Выбрать главу

Имели место также одно или два рукописных примечания: отмеченное звездочкой слово требовало прочтения звездочкой же отмеченного разъяснения (рукописного, внизу страницы под неровной чертой).

Почерк оставлял желать лучшего.

Перегнав сигарету в другой угол рта и соответственно сощурившись, постучал торцом стопы по столу.
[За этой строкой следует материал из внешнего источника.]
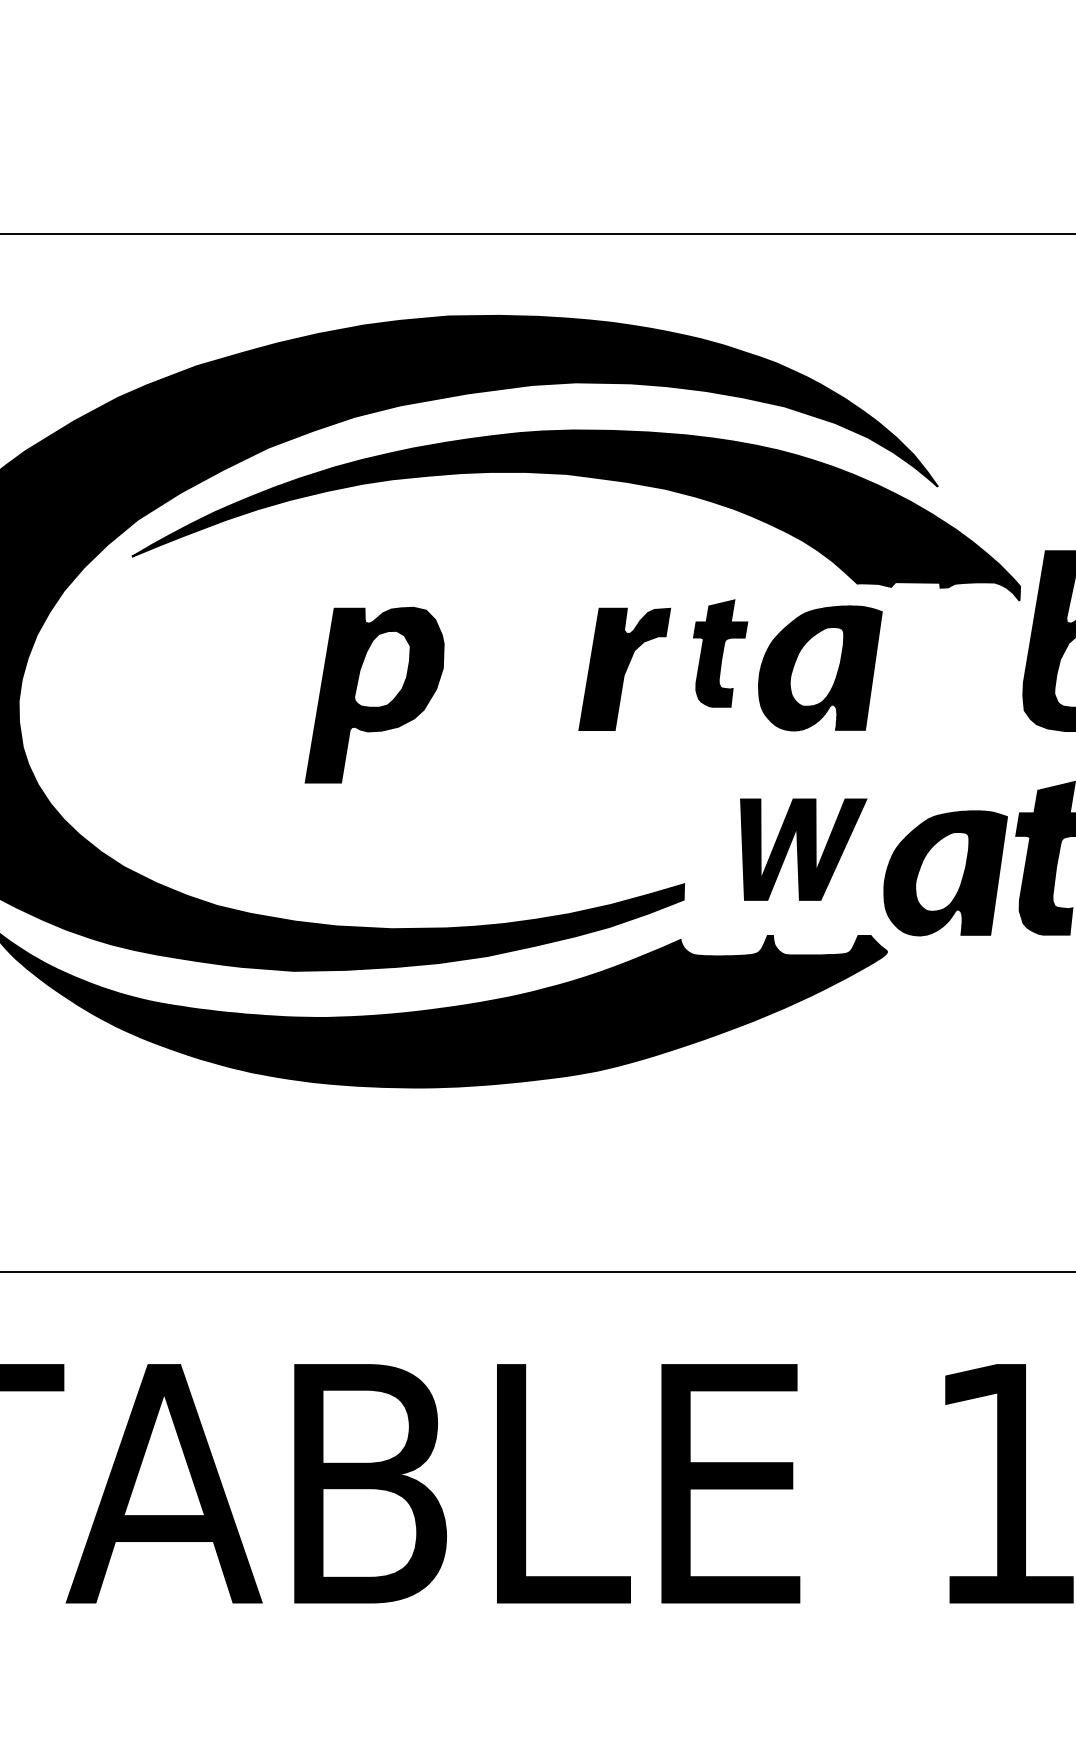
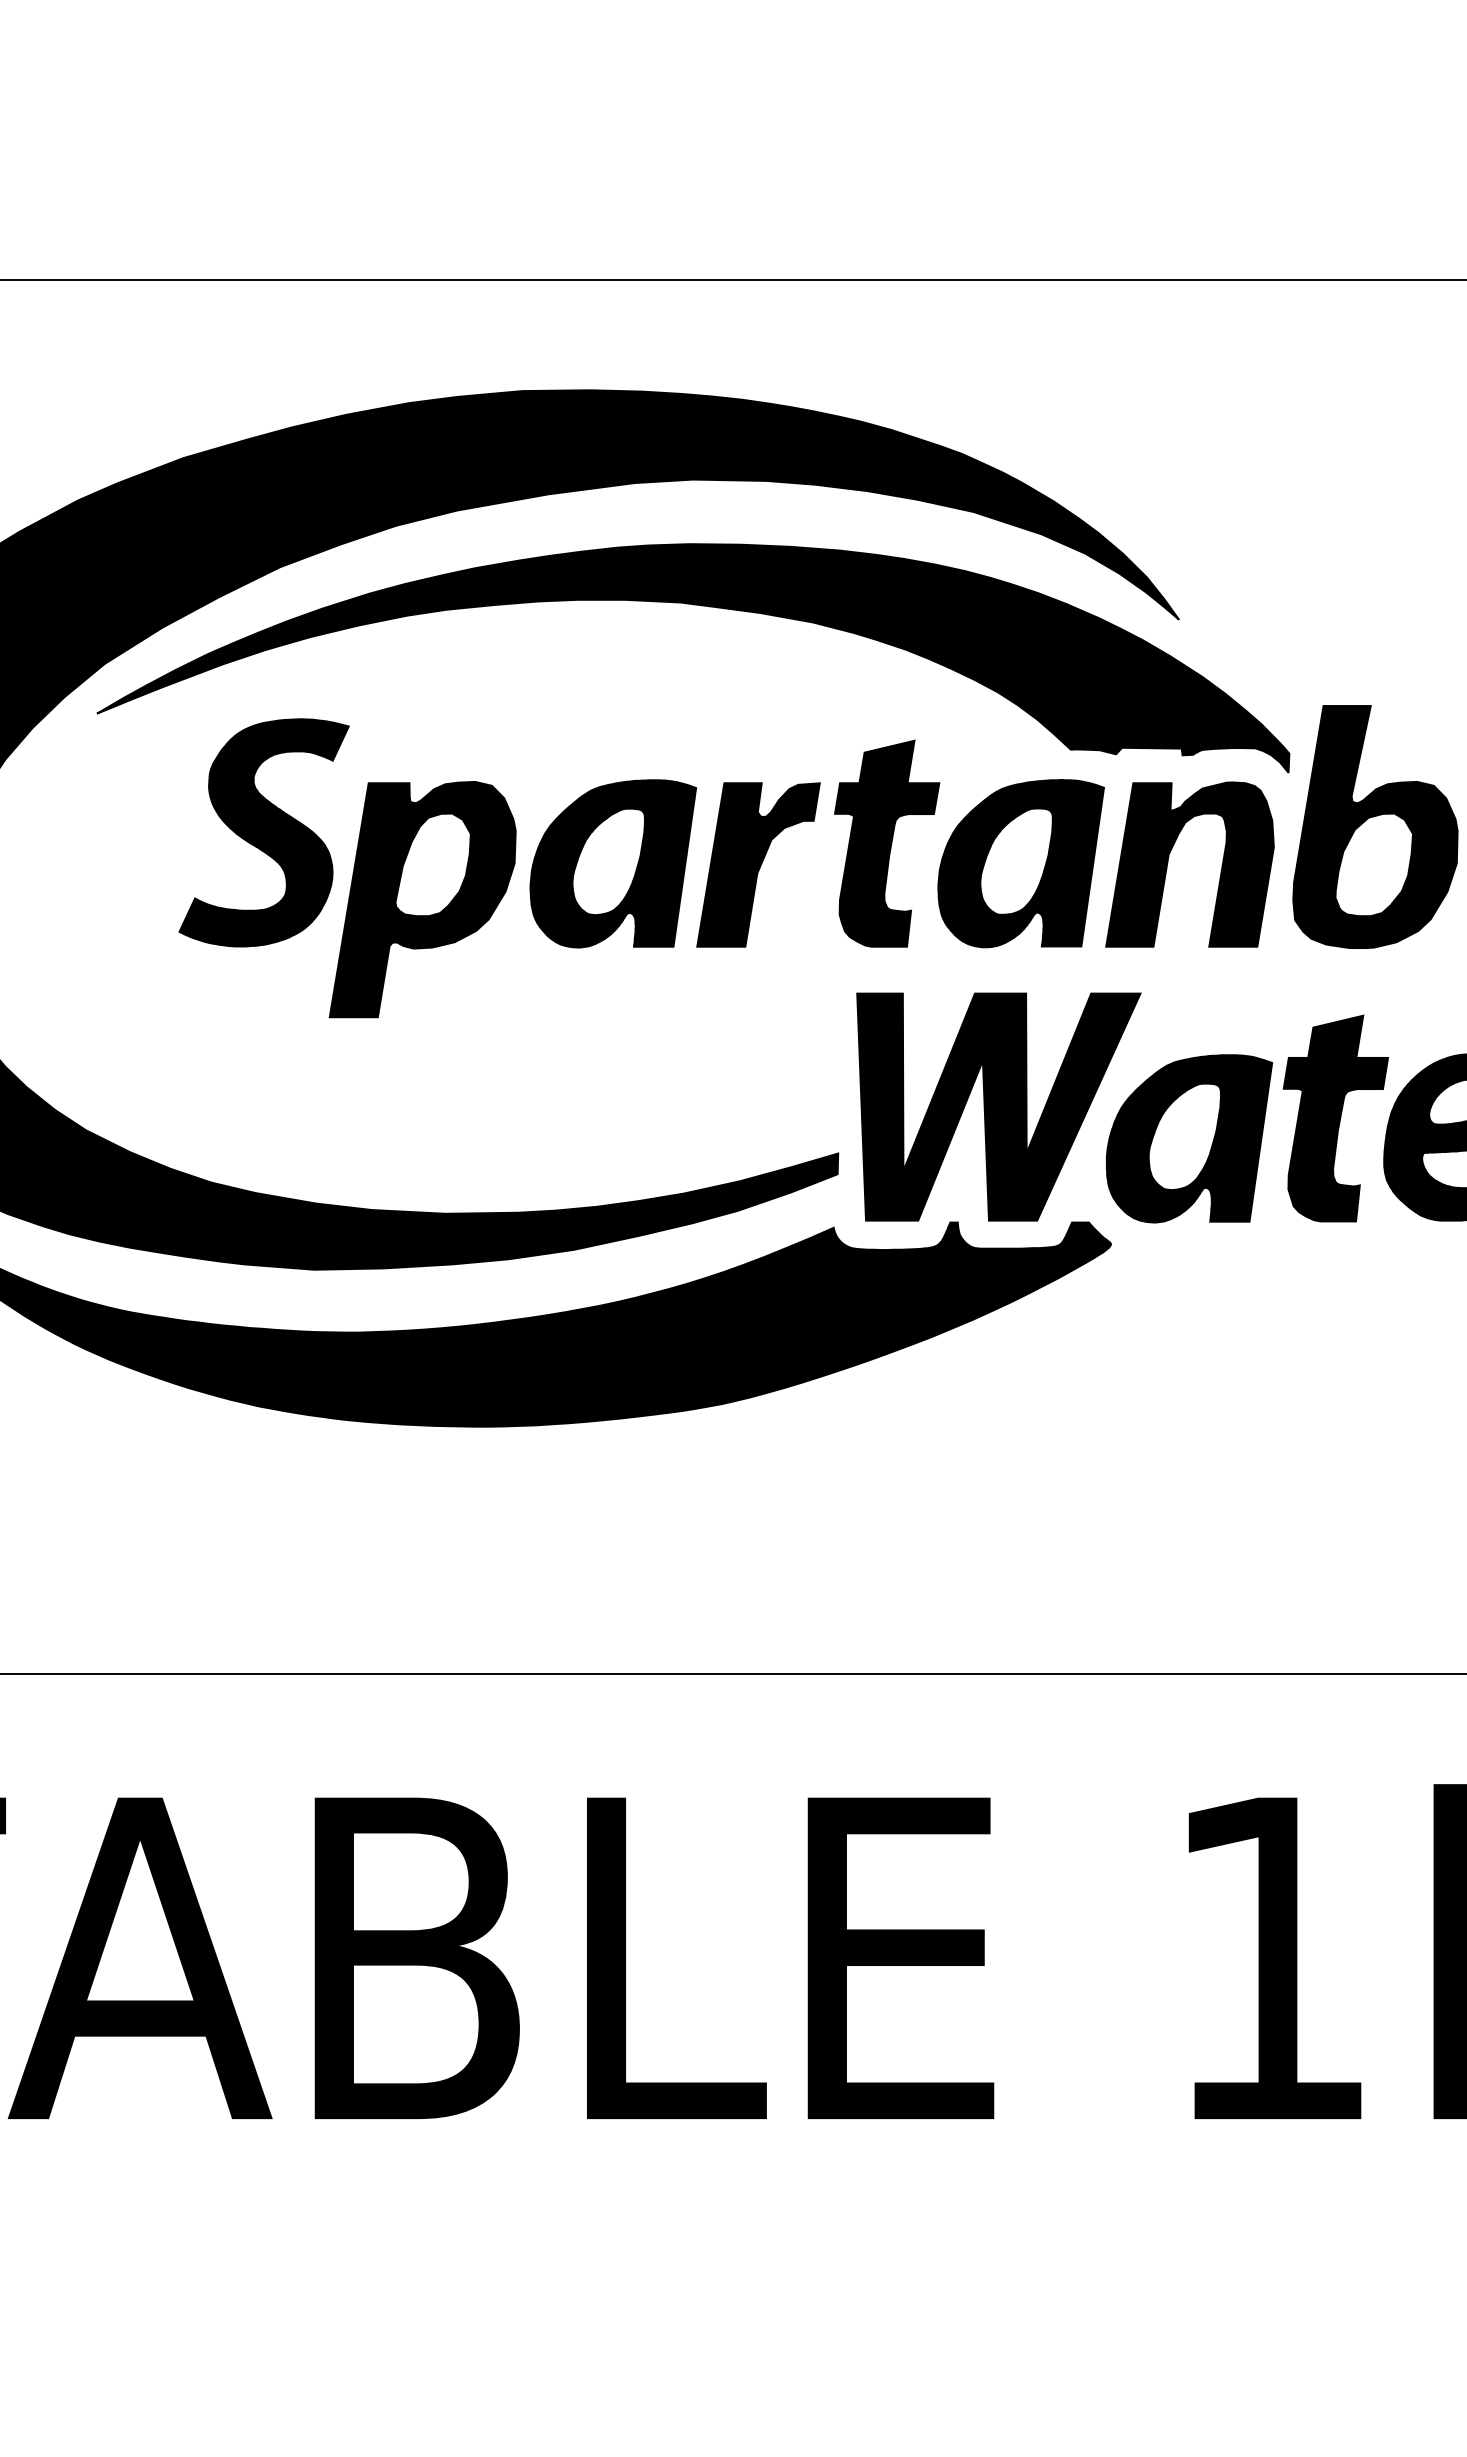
fill: (256, 645) -> (264, 832), added
part: (720, 653) -> (887, 843), size x1.43
part: (515, 668) -> (612, 863), added
part: (930, 668) -> (1168, 863), added
part: (803, 849) -> (998, 1106), size x1.67

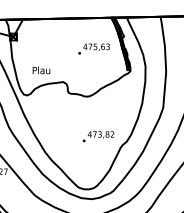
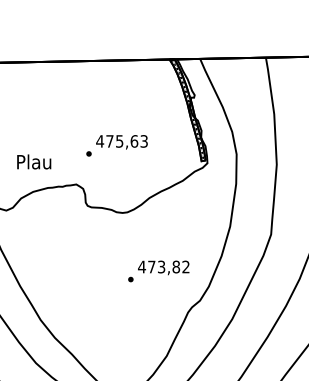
text: (93, 48) -> (115, 144), moved
text: (98, 136) -> (158, 271), moved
И снова положил перед собой.

В середине первой страницы было написано:

ЗЕМЛЕМЕР

Помусолил пальцы. Перевернул лист, положив его справа от папки лицевой стороной вниз.

И стал читать.

Зеленая дверь

Глядя в окно пригородного поезда, Шегаев размышлял насчет того, что Капа, скорее всего, еще сидит в Разлогове, добирает последки летней деревенской жизни. Там хоть и голодно, но все же корова у бабы Вари своя. И каравай из печи, коли мука есть. В избе сухо, пахнет свежим сеном, подвядшей листвой, теплой лежанкой, хлебом…

И когда шагал под дождем с Казанского, тоже невольно смекал: вот закинет сейчас вещички, наскоро умоется, переоденется — и тут же опять на вокзал.

Но комната оказалась так пуста и уютна, холодная боковина печки-голландки так знакома и надежна, капли так мерно цокали по ржавому карнизу, что он, сев на визгнувшую пружинами кровать, чтобы разобрать вещмешок, не смог пересилить соблазна растянуться наконец-то на своем, привычном — и, даже не сняв ботинок, провалился на час или полтора.

● Москва, сентябрь 1933 г.

Снилось почти то же, что было вчера на самом деле, — зеленое поле за перелеском, барак, где жили студенты (преподавателям отгородили закут на две койки), костер, парящие чаем железные кружки. Калмыкова уехала со своей группой в середине дня, и, глядя вслед двум подводам, переваливавшимся по мокрой дороге, он чувствовал одновременно и досаду, и облегчение — и хотелось, и мог бы, да не стал, увернулся, и это, конечно, к лучшему. Но уже по темному времени, вечером кто-то постучал в окно, и он оторопел, увидев ее на пороге. «А я своим сказала, что ногу подвернула, — бодро сообщила Калмыкова, смеясь и встряхивая челкой. — Поверили, наверное…» Она вела себя так, будто отношения между ними не ограничились, как на самом деле, случайными взглядами, смешками, едва уловимыми токами, а были доведены до кульминации, и теперь осталось, собственно, только дать совершиться тому, что так быстро приближалось. Он по-хозяйски обнял ее и привлек к себе. Вначале такое же податливое и гибкое, как прошлой ночью, во сне ее тело отчего-то вскоре перестало отзываться на его прикосновения. Оно застывало, как застывает разогретый воск в холодной воде, быстро каменело, превращаясь не то в статую, не то просто в дерево. Шершавая кора царапала кожу. Влажный ветер гудел, с силой налегая на промерзшие верхушки высоких елей…

Во сне он даже задрал голову, во что-то вслушиваясь — причем вслушиваясь с таким напряжением, как будто от того, что сейчас услышит, зависело его будущее да и сама жизнь.

Но что, что он должен был услышать в этой глухой тайге? Что?..

Вскинулся, сел, несколько секунд не мог понять, где находится. Всплыло наконец: он дома, Капы нет, Капа с Кирюшей в деревне, надо ехать в Разлогово…

Где-то в соседних дворах скрежетало и пело колесо точильщика.

Посидел, приходя в себя. Смотрел в окно, недовольно позевывая. За мокрым стеклом тускло вечерело, дождь не стихал.

Наяву человек может кое-как управлять своим рассудком, сон же его обезоруживает: выплывая из подсознания, куда он их недавно загнал, мысли овладевают им — вялым, безвольным — и делают что хотят.

Зачем поддался Калмыковой? Это во сне она в дерево превратилась, а наяву еще какая живенькая была!.. Наверняка теперь придется что-нибудь расхлебывать.

С неприязнью глянул в зеркало, взъерошил пальцами волосы, пригладил.

Через минуту вышел на кухню. Большой ее квадрат был плотно заставлен столами, число которых соответствовало числу семейств. Его собственный — справа от окна — был пуст. Стало быть, керогаз Капа увезла в деревню. Чертыхнувшись, вернулся в коридор и постучал в дверь, за которой, проходя, почуял было какое-то шевеление.

После второго стука, долгой паузы и неясных шорохов плаксивый голос все-таки спросил:

— Кто?

— Марфа Алексеевна! Это я, Шегаев!

Снова долгое замирание. Громыхнула задвижка.